(Data supplied begins)

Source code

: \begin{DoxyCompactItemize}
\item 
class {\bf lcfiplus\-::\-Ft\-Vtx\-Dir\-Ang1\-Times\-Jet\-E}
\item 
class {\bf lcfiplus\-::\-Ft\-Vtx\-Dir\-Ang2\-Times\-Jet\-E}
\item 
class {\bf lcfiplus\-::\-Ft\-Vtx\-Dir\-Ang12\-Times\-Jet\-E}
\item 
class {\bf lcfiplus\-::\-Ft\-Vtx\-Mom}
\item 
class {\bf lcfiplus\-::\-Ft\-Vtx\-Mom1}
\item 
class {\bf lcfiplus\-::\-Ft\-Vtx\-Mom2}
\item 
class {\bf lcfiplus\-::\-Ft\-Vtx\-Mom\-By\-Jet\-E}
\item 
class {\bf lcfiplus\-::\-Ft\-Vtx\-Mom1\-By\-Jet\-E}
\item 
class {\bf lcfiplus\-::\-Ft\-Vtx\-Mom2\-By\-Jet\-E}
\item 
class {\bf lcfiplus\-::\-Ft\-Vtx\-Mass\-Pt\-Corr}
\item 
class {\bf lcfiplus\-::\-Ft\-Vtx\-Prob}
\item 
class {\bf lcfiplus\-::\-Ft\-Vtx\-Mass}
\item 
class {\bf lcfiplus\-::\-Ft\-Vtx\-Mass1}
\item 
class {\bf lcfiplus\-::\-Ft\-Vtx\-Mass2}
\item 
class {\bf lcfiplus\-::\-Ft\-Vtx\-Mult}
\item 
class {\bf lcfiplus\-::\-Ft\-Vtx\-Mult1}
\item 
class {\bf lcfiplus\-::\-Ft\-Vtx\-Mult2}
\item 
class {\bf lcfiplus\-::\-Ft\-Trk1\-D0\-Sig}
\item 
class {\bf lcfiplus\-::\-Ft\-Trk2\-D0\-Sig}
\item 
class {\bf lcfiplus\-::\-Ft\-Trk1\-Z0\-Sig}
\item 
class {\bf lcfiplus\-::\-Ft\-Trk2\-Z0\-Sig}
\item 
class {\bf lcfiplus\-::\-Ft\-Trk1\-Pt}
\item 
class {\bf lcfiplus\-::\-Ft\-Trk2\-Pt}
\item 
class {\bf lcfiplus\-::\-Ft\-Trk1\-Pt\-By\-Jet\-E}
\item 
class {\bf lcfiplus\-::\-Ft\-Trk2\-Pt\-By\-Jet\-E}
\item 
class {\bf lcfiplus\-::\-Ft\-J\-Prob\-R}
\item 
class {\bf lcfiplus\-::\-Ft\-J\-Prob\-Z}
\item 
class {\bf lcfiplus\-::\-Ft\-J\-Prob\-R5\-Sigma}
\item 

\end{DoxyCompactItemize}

(Data supplied ends)

**Your assignment:** For each record above, give it again without a single change.

**Result for this exercise:**
Source code

: \begin{DoxyCompactItemize}
\item 
class {\bf lcfiplus\-::\-Ft\-Vtx\-Dir\-Ang1\-Times\-Jet\-E}
\item 
class {\bf lcfiplus\-::\-Ft\-Vtx\-Dir\-Ang2\-Times\-Jet\-E}
\item 
class {\bf lcfiplus\-::\-Ft\-Vtx\-Dir\-Ang12\-Times\-Jet\-E}
\item 
class {\bf lcfiplus\-::\-Ft\-Vtx\-Mom}
\item 
class {\bf lcfiplus\-::\-Ft\-Vtx\-Mom1}
\item 
class {\bf lcfiplus\-::\-Ft\-Vtx\-Mom2}
\item 
class {\bf lcfiplus\-::\-Ft\-Vtx\-Mom\-By\-Jet\-E}
\item 
class {\bf lcfiplus\-::\-Ft\-Vtx\-Mom1\-By\-Jet\-E}
\item 
class {\bf lcfiplus\-::\-Ft\-Vtx\-Mom2\-By\-Jet\-E}
\item 
class {\bf lcfiplus\-::\-Ft\-Vtx\-Mass\-Pt\-Corr}
\item 
class {\bf lcfiplus\-::\-Ft\-Vtx\-Prob}
\item 
class {\bf lcfiplus\-::\-Ft\-Vtx\-Mass}
\item 
class {\bf lcfiplus\-::\-Ft\-Vtx\-Mass1}
\item 
class {\bf lcfiplus\-::\-Ft\-Vtx\-Mass2}
\item 
class {\bf lcfiplus\-::\-Ft\-Vtx\-Mult}
\item 
class {\bf lcfiplus\-::\-Ft\-Vtx\-Mult1}
\item 
class {\bf lcfiplus\-::\-Ft\-Vtx\-Mult2}
\item 
class {\bf lcfiplus\-::\-Ft\-Trk1\-D0\-Sig}
\item 
class {\bf lcfiplus\-::\-Ft\-Trk2\-D0\-Sig}
\item 
class {\bf lcfiplus\-::\-Ft\-Trk1\-Z0\-Sig}
\item 
class {\bf lcfiplus\-::\-Ft\-Trk2\-Z0\-Sig}
\item 
class {\bf lcfiplus\-::\-Ft\-Trk1\-Pt}
\item 
class {\bf lcfiplus\-::\-Ft\-Trk2\-Pt}
\item 
class {\bf lcfiplus\-::\-Ft\-Trk1\-Pt\-By\-Jet\-E}
\item 
class {\bf lcfiplus\-::\-Ft\-Trk2\-Pt\-By\-Jet\-E}
\item 
class {\bf lcfiplus\-::\-Ft\-J\-Prob\-R}
\item 
class {\bf lcfiplus\-::\-Ft\-J\-Prob\-Z}
\item 
class {\bf lcfiplus\-::\-Ft\-J\-Prob\-R5\-Sigma}
\item 

\end{DoxyCompactItemize}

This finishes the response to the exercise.